Husband, grandfather, veteran, pilot. Born on March 18, 1917, in Hull, Que.; died on April 30, 2015, in Gatineau, Que., of natural causes, aged 98.

Arthur Laflamme did not have an easy childhood. The Great Depression was difficult for all Canadians under the best of circumstances, but he and his three siblings had the added challenge of being raised by a single mother, after their father abandoned the family while the children were young.

Arthur was the second-eldest child, and from a young age he had to do his part to help his family. He took odd jobs at 10 cents an hour and spent a great deal of time searching for logs along the shores of the Gatineau River because they couldn't afford firewood during the winter.

This difficult period had a silver lining, however, as it instilled in Arthur his lifelong values of self-discipline and hard work. In 1938, these qualities helped him to secure a well-paying job in the Royal Canadian Air Force as a carpenter aircraft rigger. "The air force was the only one hiring during the Depression, and they were the only ones to respond to my application. I joined, and I sure liked it after I joined," he later recalled.

Although he was raised in a francophone household and barely spoke English at the time, Arthur quickly rose through the RCAF ranks and was selected for pilot training in 1942, in the midst of the Second World War. He graduated as a pilot officer and was deployed in 1944 as a Lancaster bomber pilot. He completed 30 mission tours over Norway, France and Germany without ever losing a crew member, aborting a mission, or receiving significant damage to his aircraft. In 1950, he was awarded the Distinguished Flying Cross for his war service.

Because he had joined the air force before the war began, Arthur was able to continue with the RCAF as a pilot after it ended. He had many deployments in the postwar period, including acting as a Canadian representative on U.S. operations in the Canadian Arctic during the Cold War.

While based in Edmonton, he went to a dance and met Fleur-Ange Lefebvre; he married his "flower" (as he called her) in 1947. Over the next 15 years, as he moved across the country from one military base to another, he and Fleur-Ange welcomed three sons and three daughters. Many of the children never spent more than a year in the same school during this period.

In 1963, after spending a quarter-century serving his country, Arthur left the military. He and Fleur-Ange opened their own business in Gatineau, a fabric store that they ran, with the help of their children, until they retired in 1992.

Throughout his business and retirement years, Arthur was a devoted family man and greatly enjoyed spending time with his 12 grandchildren. He was actively involved with the RCAF Pre-War Club, which held regular meetings and an annual formal ball. He also kept in close contact with members of the many squadrons in which he was deployed.

Lucky are those who find their true passion in life. Arthur, and those who knew him, never doubted that he found his in the skies above North America and Europe. "My 25 years in the air force were paradise," he once said. "I would do it all again."

André LaFlamme is Arthur's grandson.

» **What is expected**: List the words the tribute to Arthur Laflamme uses in its opening line to describe him. The listing that comes next has no connection to the tribute to Arthur Laflamme.

» **Provided data**:
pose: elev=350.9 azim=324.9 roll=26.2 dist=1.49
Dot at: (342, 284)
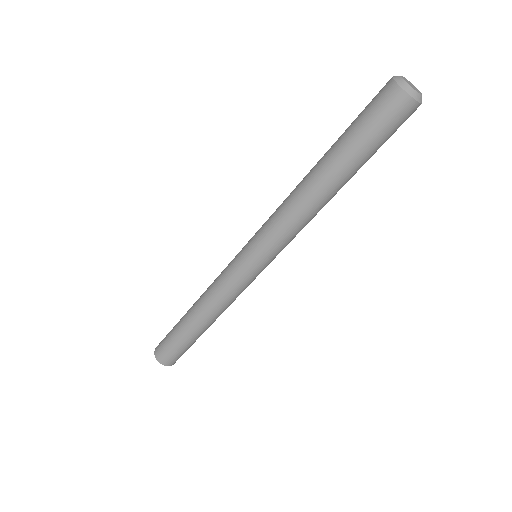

» **Correct output**: Husband, grandfather, veteran, pilot